Having listened to a presentation from the team overseeing the Special Relief Intervention, at the Presidential Villa in the company of National Assembly members from the northeast, the Acting President described the initiative as “a unique operation that promises to deliver on a well laid out plan, assuring all that the process would remain transparent and the objectives fully actualized’’.
He added that aside the emergency food distribution, “Government will deliver on a wholistic plan that includes empowerment because empowerment is an important feature of the relief intervention.’’
The Acting President said though “the problems are immense and huge, especially when the enormity of the problem is compared to available resources,’’ the Federal Government remains determined to deliver humanitarian aid through a process that is transparent and effective.
Osinbajo solicited the support of the National Assembly especially from members representing the region, to enable government realise its objective of maintaining an effective humanitarian service delivery, led by the Nigerian government.
In his own words; “we must support this team because a lot of attention is focused on us especially including from the international community."

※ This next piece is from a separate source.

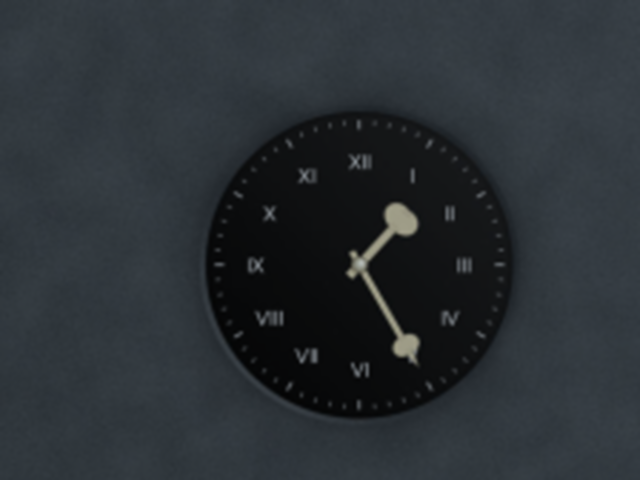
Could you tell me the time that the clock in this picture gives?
1:25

“We need to be responsible and do this efficiently, and monitor performance on a regular basis. It is a good opportunity to prove that we can handle these efforts very well,’’ Prof. Osinbajo added.
A total of 656 armed police personnel would be involved in the movement of assorted grains from various reserves across the country to designated NEMA warehouses in the North-East for onward distribution to beneficiaries.
Another 1,376 military personnel would escort the grains to some IDPs in the hinterlands across the affected states of Borno, Adamawa and Yobe.
However, lawmakers present at the meeting made observations about the mode of intervention and the kind of aid provided to the IDPs.
Some of the lawmakers called for the integration of empowerment and provision of agricultural inputs as part of aid provided to the IDPs, under the present phase of the Federal Government intervention.
The new distribution matrix would entail moving grains from the reserves to the NEMA warehouses for onward distribution to camp stores and to the beneficiaries’ door posts.